The end-user (customer or human) will provide some information required to fulfill the functions of the service required, eg: posting a photograph to Flickr with some description and their login details.

So far this seems reasonable - afterall, a user is posting a photograph to their account with a description. The service might then perform an number of other tasks
  • Set the current time and date of upload
  • Extract EXIF information from the photograph, including (but not limited to):
    • date and time of the shot
    • location information
    • camera information
    • free text strings, eg: copyright/ownership information
All of the above comes under the notion of data collection and all of the above is information provided by the user of the service. One can argue that the user didn't know about the EXIF contents of the photograph and surprisingly few people actually realise how much information is embedded into the picture.

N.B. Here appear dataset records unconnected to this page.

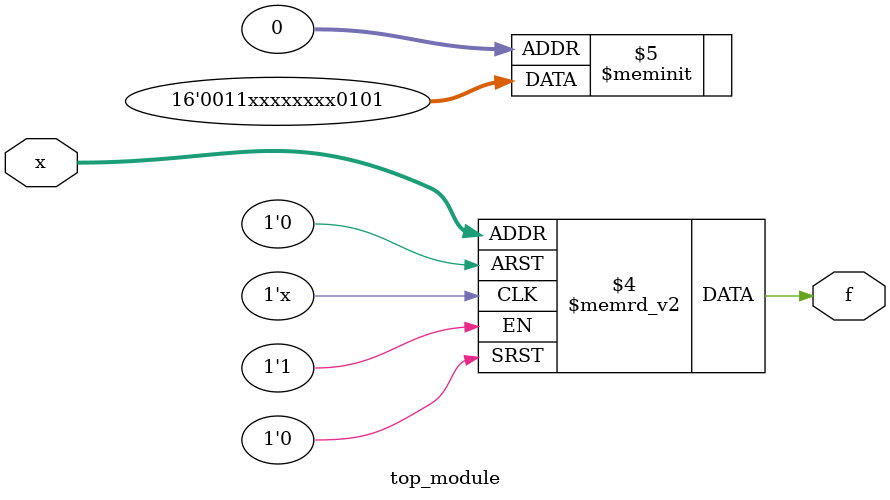
<source format=sv>
module top_module (
  input [4:1] x,
  output logic f
);

  always_comb begin
    case (x)
      4'b0000: f = 1'b1;
      4'b0001: f = 1'b0;
      4'b0011: f = 1'b0;
      4'b0010: f = 1'b1;
      4'b1100: f = 1'b1;
      4'b1101: f = 1'b1;
      4'b1111: f = 1'b0;
      4'b1110: f = 1'b0;
    endcase
  end
endmodule

</source>
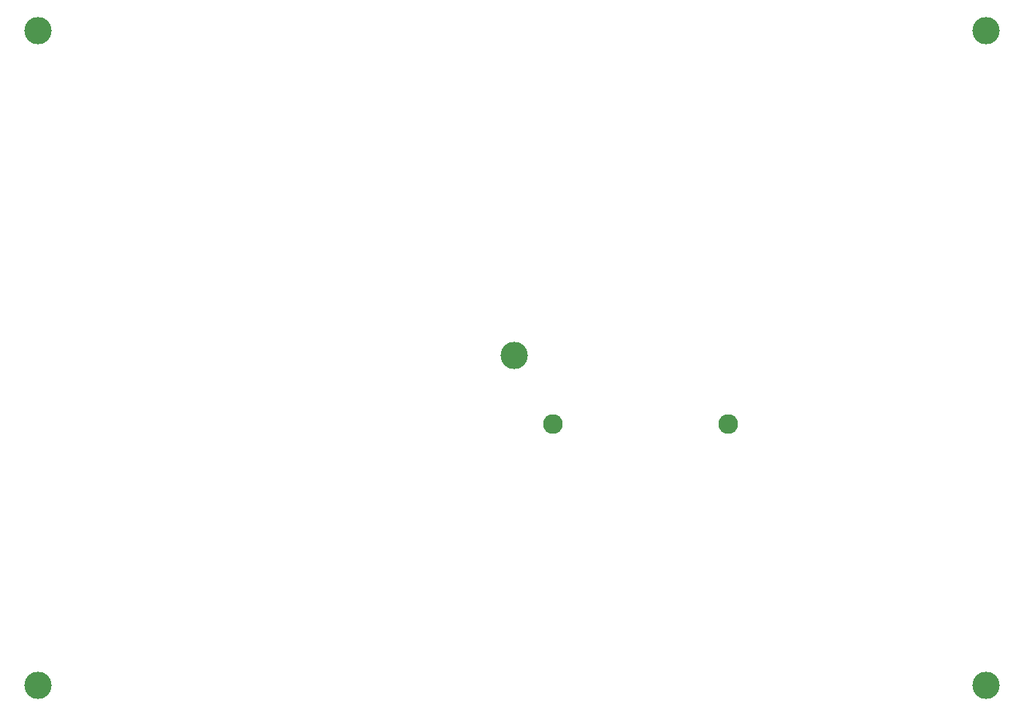
<source format=gbr>
%TF.GenerationSoftware,Novarm,DipTrace,3.3.1.1*%
%TF.CreationDate,2019-02-09T17:58:59-08:00*%
%FSLAX26Y26*%
%MOIN*%
%TF.FileFunction,NonPlated,1,2,NPTH,Drill*%
%TF.Part,Single*%
%TA.AperFunction,MechanicalDrill*%
%ADD65C,0.09*%
%ADD66C,0.125*%
G75*
G01*
D65*
X2897749Y1741499D3*
X3697749D3*
D66*
X549000Y3539000D3*
X2722751Y2056500D3*
X549000Y549000D3*
X4874000D3*
Y3539000D3*
M02*

</source>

Further operations can be performed such as facial recognition and linking this to persons who have been tagged in other photographs etc. For example, this is a service provided by Facebook.

Additionally the service maybe collecting secondary information about the usage of the service, for example, how much time was spent using a particular page, what the UI/UX flow was and so on.

Then there's the information collected from the infrastructure. This includes information provided by the browser or app, typically in the form of browser identification strings, application identifiers, device identifiers, and from the service infrastructure including such information as source IP address, contents of the API call, time and date of interaction, error codes etc.

When we talk about privacy we typically end up focussing on the primary and secondary information sets. The former set to decide whether that information is necessary for the service to function and provide the facilities the user requires and the second set to decide whether this information needs to be explicitly collected or not. Rarely do we even investigate the information collected by the infrastructure which can be used both to recreate primary and secondary data sets. Indeed one of the major targets for any hacker are the infrastructure logs themselves.

When we talk about data collection we must consider the following data sets:

Primary, secondary and infrastructure are described as above with the addition that we split primary into explicit and implicit where the former denotes that information which is explicitly understood by the end-user and implicit including that information that might be hidden, eg: EXIF. Combined together we produce the Total Information Set which when linked together by simple association becomes the Total Deduced Information Set.

Another way of looking at this is in a more Venn diagrammatic manner:

Where the labels are abbreviations of the corresponding labels in the first diagram and colours for emphasis.

It must be noted that some intersections might not properly exist, for example the union of EP and Sec, and others only in certain contexts, for example, whether IP is a proper superset of EP or not.

Now we have explicitly modelled data collection, we can now start tackling questions such as what does minimisation of data collection actually mean and then start looking at what the processing and extraction functions over that data might actually look like.